Update the listing below by putting "Logged" wherever "Recorded" appears, changing nothing else and leaving out the pictures.
************
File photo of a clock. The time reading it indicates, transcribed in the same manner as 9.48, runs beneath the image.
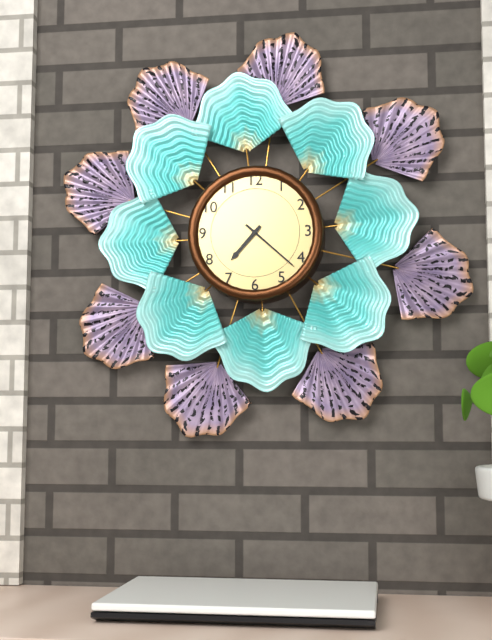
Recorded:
7.22
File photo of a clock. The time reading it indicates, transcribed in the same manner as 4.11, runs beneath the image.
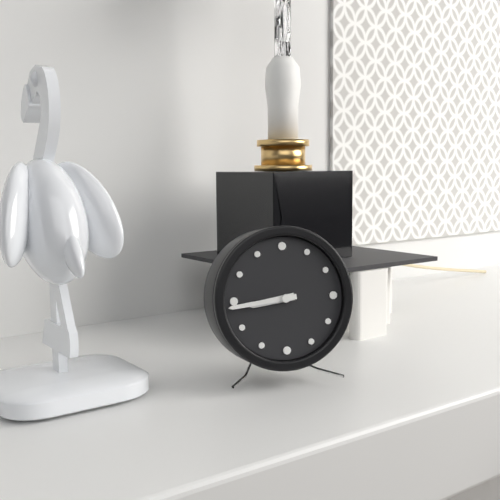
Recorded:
8.44
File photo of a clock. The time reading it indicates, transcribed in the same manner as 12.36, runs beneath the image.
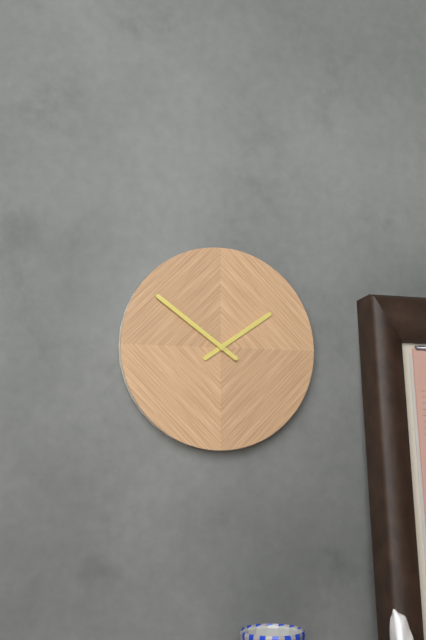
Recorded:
1.51
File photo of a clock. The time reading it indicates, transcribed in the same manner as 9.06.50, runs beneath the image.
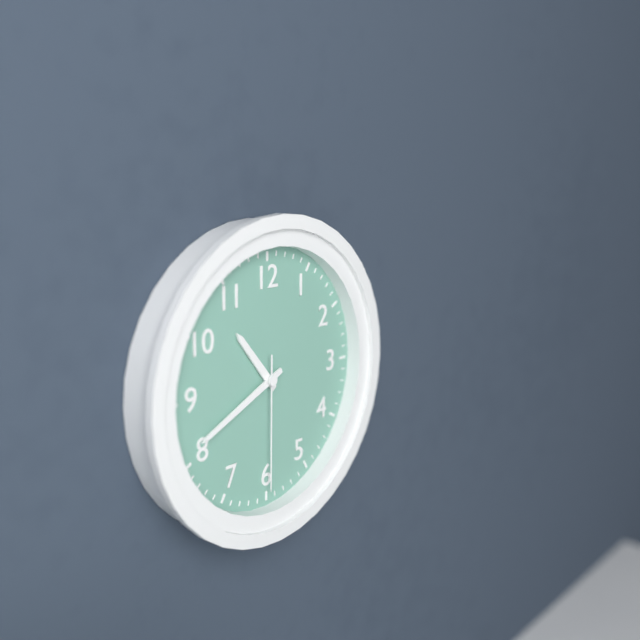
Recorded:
10.41.30
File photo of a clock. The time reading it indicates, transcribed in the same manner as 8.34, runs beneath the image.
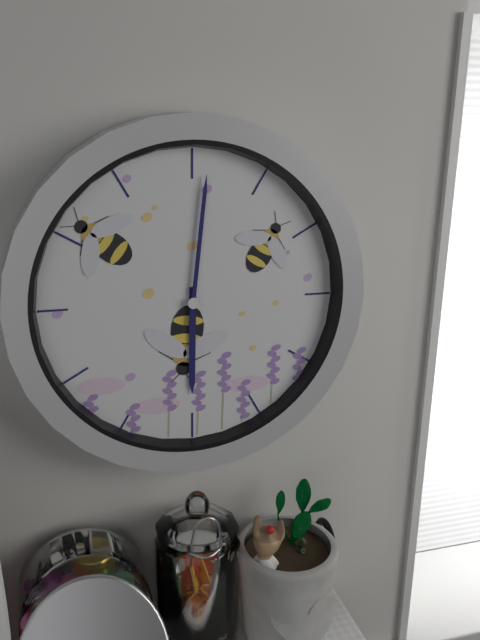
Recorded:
6.01
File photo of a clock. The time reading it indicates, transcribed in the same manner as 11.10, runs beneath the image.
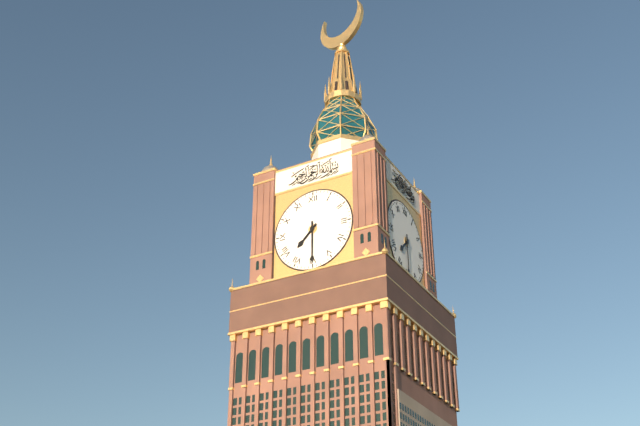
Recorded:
7.30
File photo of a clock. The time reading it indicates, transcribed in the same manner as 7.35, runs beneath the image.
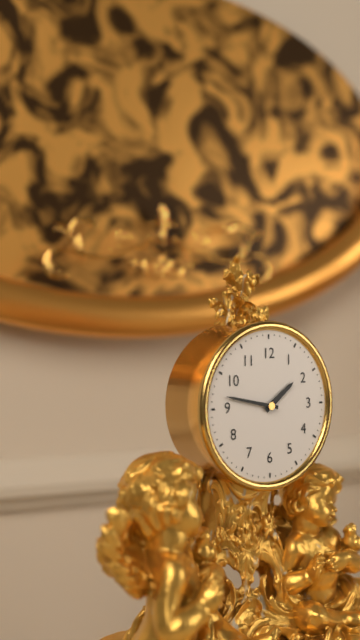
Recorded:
1.47
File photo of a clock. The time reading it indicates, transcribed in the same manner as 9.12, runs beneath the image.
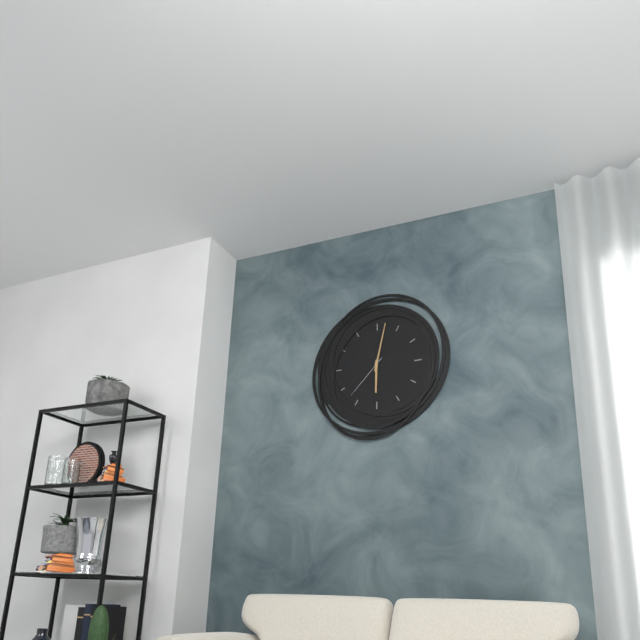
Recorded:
6.02
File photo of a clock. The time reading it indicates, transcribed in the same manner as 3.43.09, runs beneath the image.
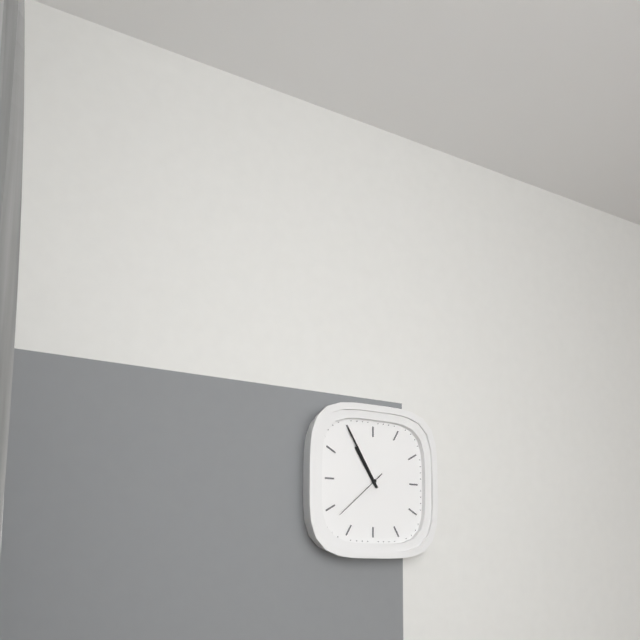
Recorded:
10.55.38
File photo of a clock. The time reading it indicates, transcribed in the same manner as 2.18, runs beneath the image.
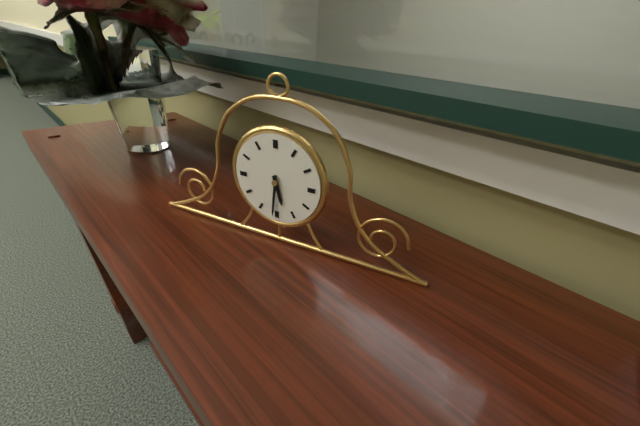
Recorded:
5.31
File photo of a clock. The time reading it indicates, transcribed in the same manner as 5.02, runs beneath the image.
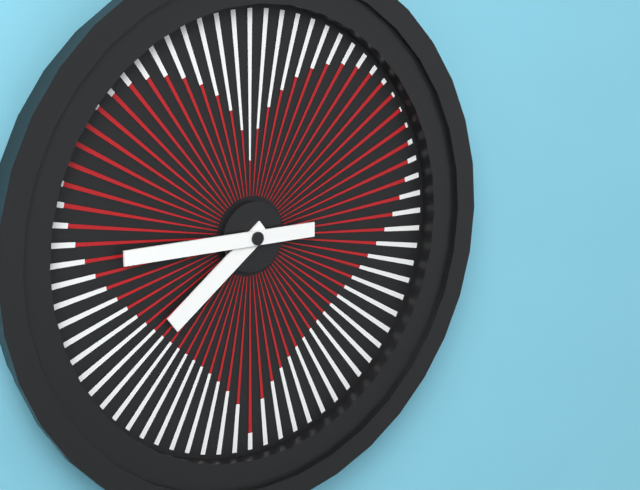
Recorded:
7.45
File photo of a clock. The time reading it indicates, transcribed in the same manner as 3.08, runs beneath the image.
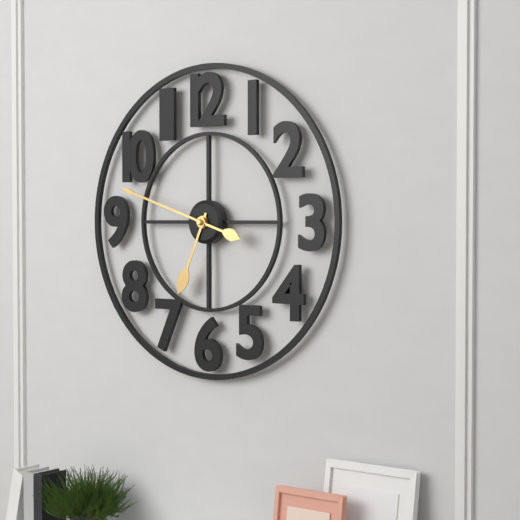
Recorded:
6.48
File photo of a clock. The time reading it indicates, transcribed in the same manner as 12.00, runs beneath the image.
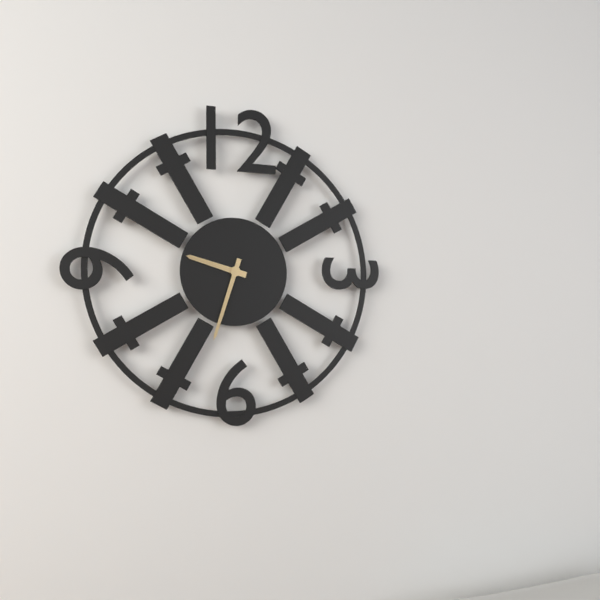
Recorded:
9.33
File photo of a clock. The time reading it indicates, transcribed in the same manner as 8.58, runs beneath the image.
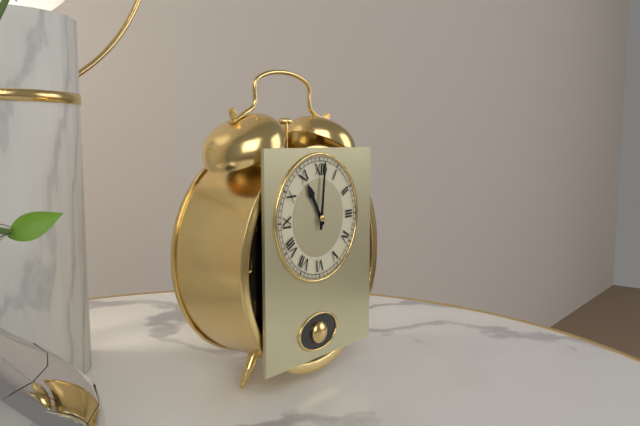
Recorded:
11.01
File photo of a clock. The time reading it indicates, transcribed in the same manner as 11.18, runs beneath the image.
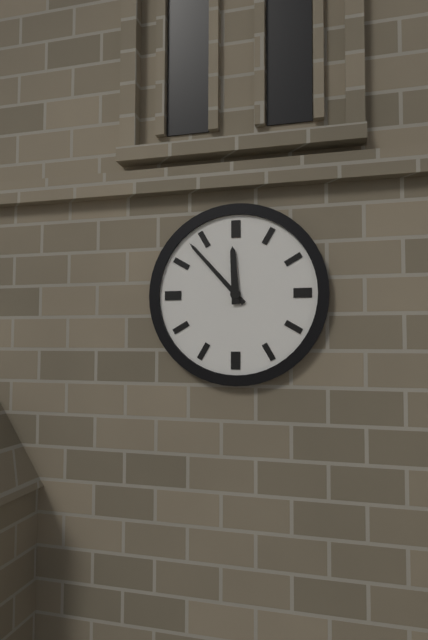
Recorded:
11.53
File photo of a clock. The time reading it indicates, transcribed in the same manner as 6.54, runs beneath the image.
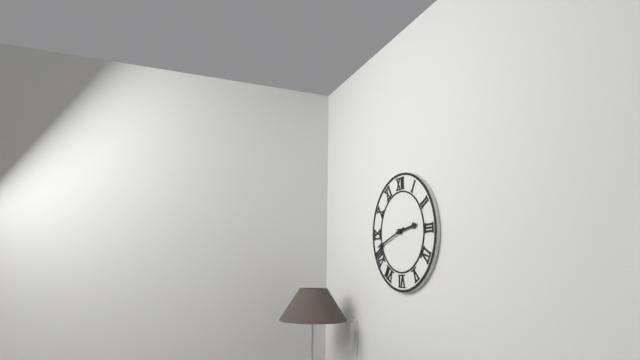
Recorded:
2.42
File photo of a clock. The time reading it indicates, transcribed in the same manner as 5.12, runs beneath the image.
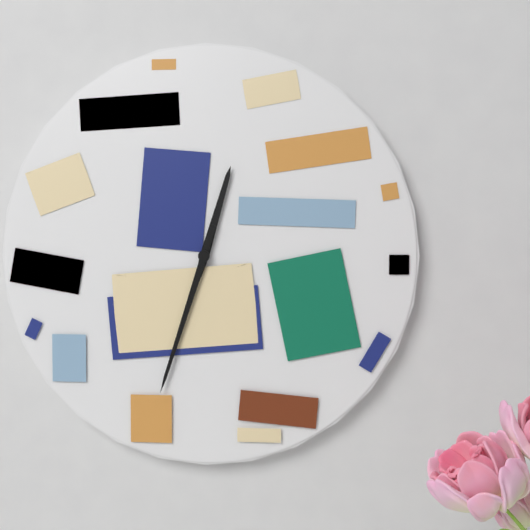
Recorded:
12.33
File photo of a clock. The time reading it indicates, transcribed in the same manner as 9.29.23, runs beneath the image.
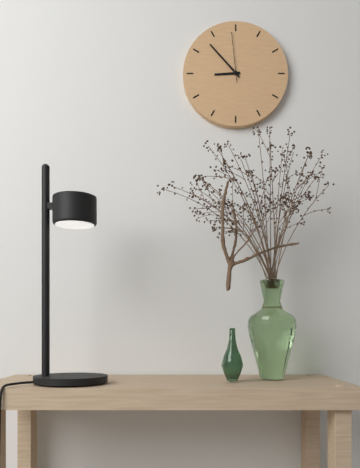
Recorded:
8.53.59
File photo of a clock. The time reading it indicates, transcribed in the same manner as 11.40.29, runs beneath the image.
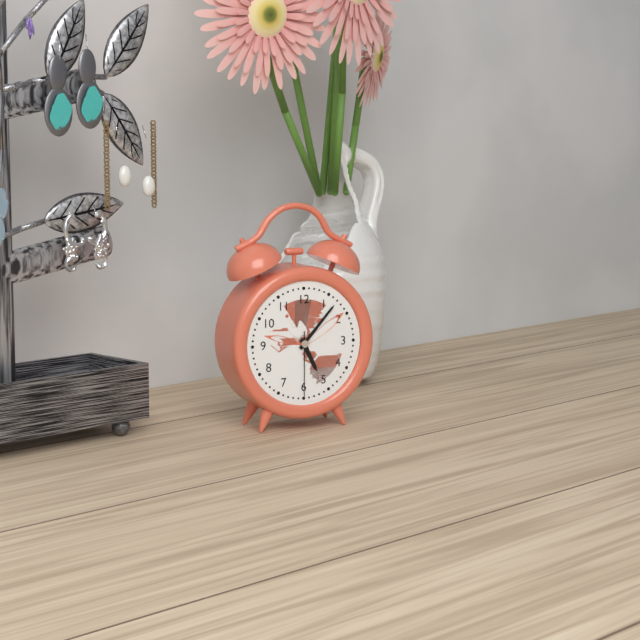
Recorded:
5.07.30
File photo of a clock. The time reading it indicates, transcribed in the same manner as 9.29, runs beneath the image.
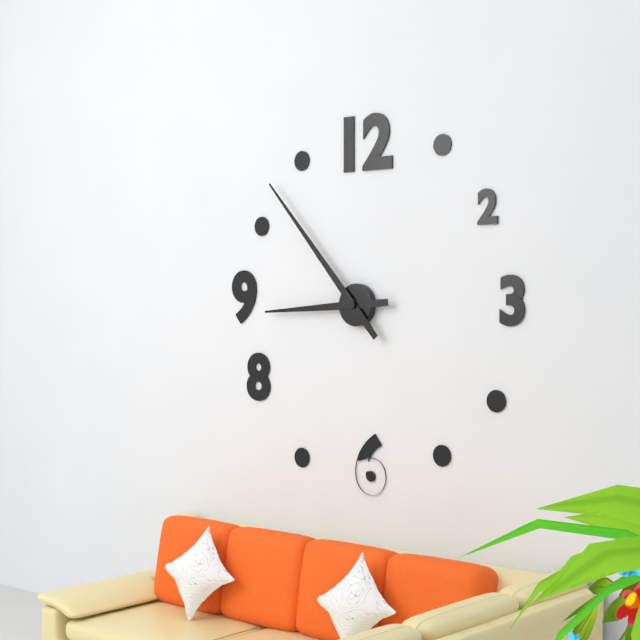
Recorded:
8.53
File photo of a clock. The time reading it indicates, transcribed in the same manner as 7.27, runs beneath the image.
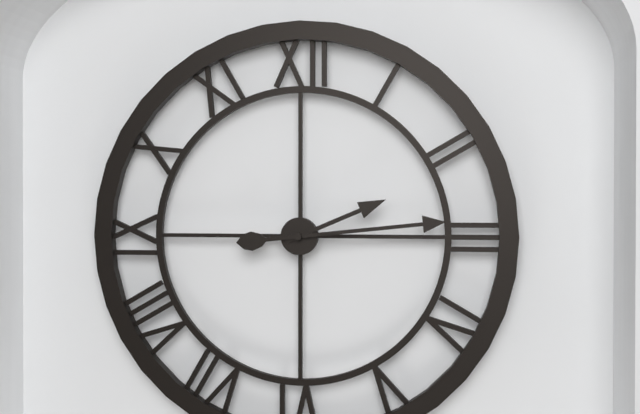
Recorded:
2.14
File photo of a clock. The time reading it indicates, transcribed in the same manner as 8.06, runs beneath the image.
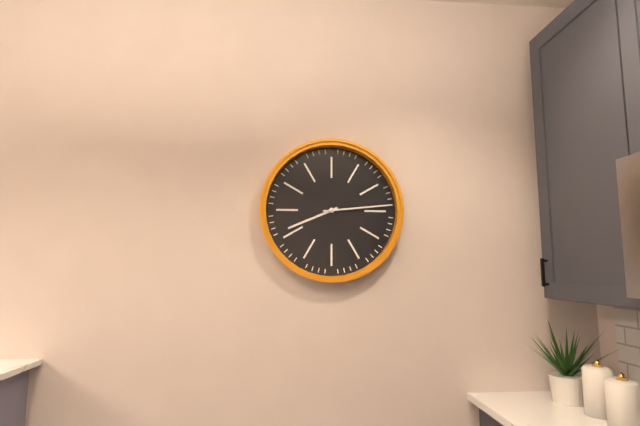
************
Answer for the task:
File photo of a clock. The time reading it indicates, transcribed in the same manner as 9.48, runs beneath the image.
Logged:
7.22
File photo of a clock. The time reading it indicates, transcribed in the same manner as 4.11, runs beneath the image.
Logged:
8.44
File photo of a clock. The time reading it indicates, transcribed in the same manner as 12.36, runs beneath the image.
Logged:
1.51
File photo of a clock. The time reading it indicates, transcribed in the same manner as 9.06.50, runs beneath the image.
Logged:
10.41.30
File photo of a clock. The time reading it indicates, transcribed in the same manner as 8.34, runs beneath the image.
Logged:
6.01
File photo of a clock. The time reading it indicates, transcribed in the same manner as 11.10, runs beneath the image.
Logged:
7.30
File photo of a clock. The time reading it indicates, transcribed in the same manner as 7.35, runs beneath the image.
Logged:
1.47
File photo of a clock. The time reading it indicates, transcribed in the same manner as 9.12, runs beneath the image.
Logged:
6.02
File photo of a clock. The time reading it indicates, transcribed in the same manner as 3.43.09, runs beneath the image.
Logged:
10.55.38
File photo of a clock. The time reading it indicates, transcribed in the same manner as 2.18, runs beneath the image.
Logged:
5.31
File photo of a clock. The time reading it indicates, transcribed in the same manner as 5.02, runs beneath the image.
Logged:
7.45
File photo of a clock. The time reading it indicates, transcribed in the same manner as 3.08, runs beneath the image.
Logged:
6.48
File photo of a clock. The time reading it indicates, transcribed in the same manner as 12.00, runs beneath the image.
Logged:
9.33
File photo of a clock. The time reading it indicates, transcribed in the same manner as 8.58, runs beneath the image.
Logged:
11.01
File photo of a clock. The time reading it indicates, transcribed in the same manner as 11.18, runs beneath the image.
Logged:
11.53
File photo of a clock. The time reading it indicates, transcribed in the same manner as 6.54, runs beneath the image.
Logged:
2.42
File photo of a clock. The time reading it indicates, transcribed in the same manner as 5.12, runs beneath the image.
Logged:
12.33
File photo of a clock. The time reading it indicates, transcribed in the same manner as 9.29.23, runs beneath the image.
Logged:
8.53.59
File photo of a clock. The time reading it indicates, transcribed in the same manner as 11.40.29, runs beneath the image.
Logged:
5.07.30
File photo of a clock. The time reading it indicates, transcribed in the same manner as 9.29, runs beneath the image.
Logged:
8.53
File photo of a clock. The time reading it indicates, transcribed in the same manner as 7.27, runs beneath the image.
Logged:
2.14
File photo of a clock. The time reading it indicates, transcribed in the same manner as 8.06, runs beneath the image.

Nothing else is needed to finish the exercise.